_WHAT TO WORK ON_.
Although the data below contains pictures, please reproduce only its words, exactly.

GIVEN INFORMATION section start

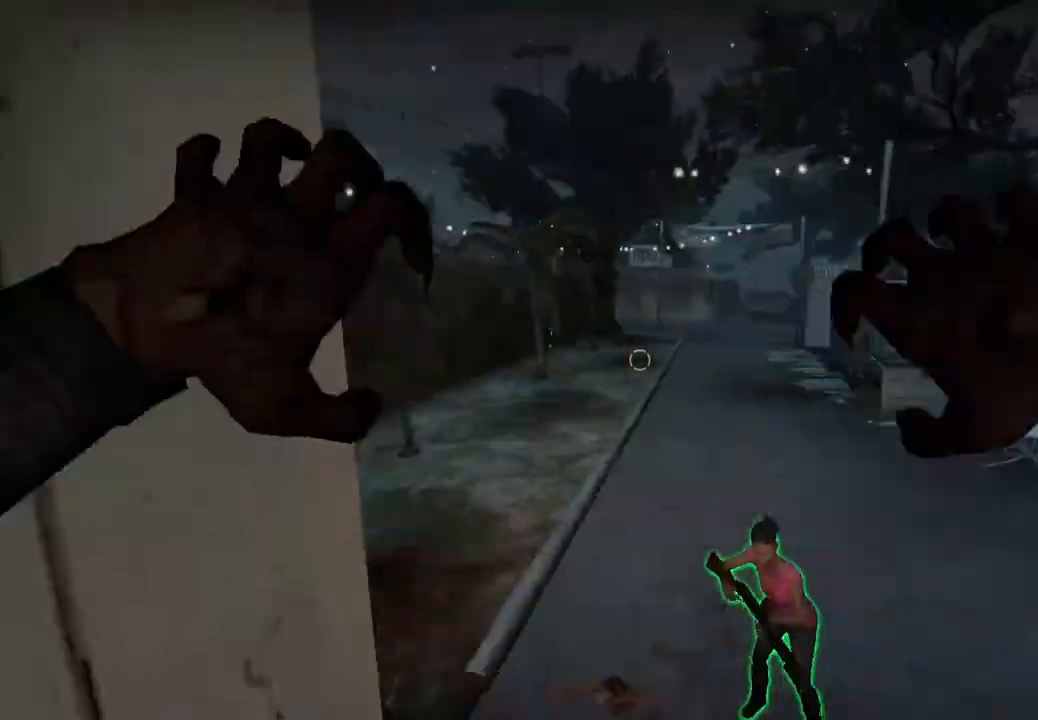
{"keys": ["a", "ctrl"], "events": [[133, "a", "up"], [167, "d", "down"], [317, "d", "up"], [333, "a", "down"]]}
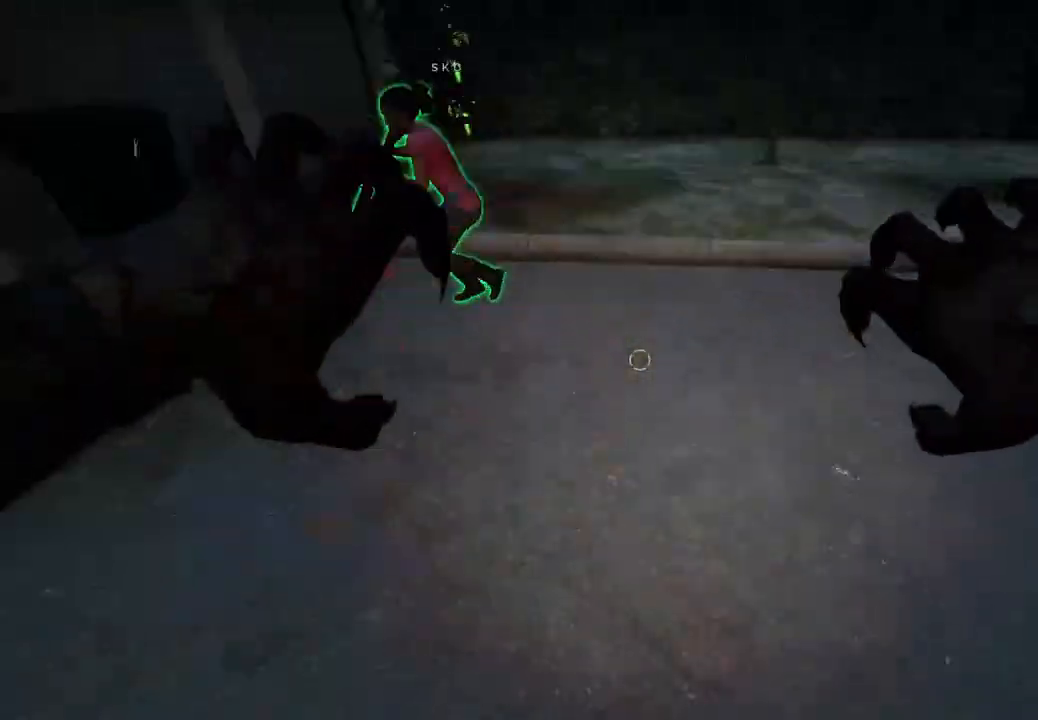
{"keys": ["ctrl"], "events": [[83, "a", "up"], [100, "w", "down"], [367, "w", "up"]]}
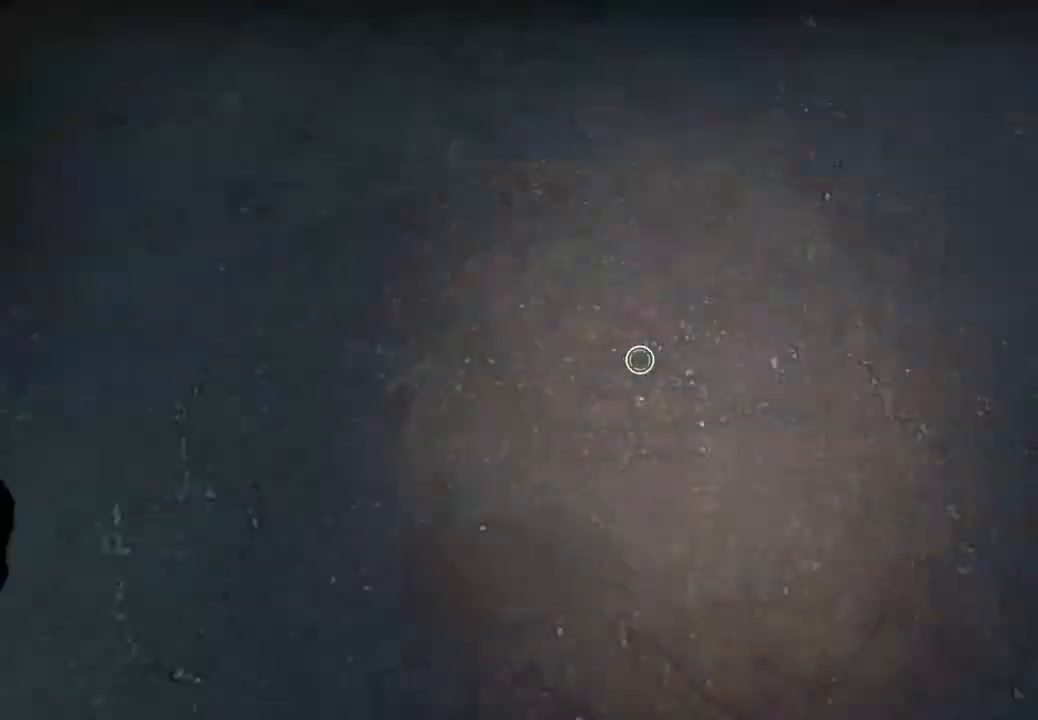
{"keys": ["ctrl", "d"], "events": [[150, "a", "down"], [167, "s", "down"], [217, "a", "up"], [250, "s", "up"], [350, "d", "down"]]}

GIVEN INFORMATION section end

_ANSWER FOR THE TASK_.
{"keys": ["a", "ctrl"], "events": [[133, "a", "up"], [167, "d", "down"], [317, "d", "up"], [333, "a", "down"]]}
{"keys": ["ctrl"], "events": [[83, "a", "up"], [100, "w", "down"], [367, "w", "up"]]}
{"keys": ["ctrl", "d"], "events": [[150, "a", "down"], [167, "s", "down"], [217, "a", "up"], [250, "s", "up"], [350, "d", "down"]]}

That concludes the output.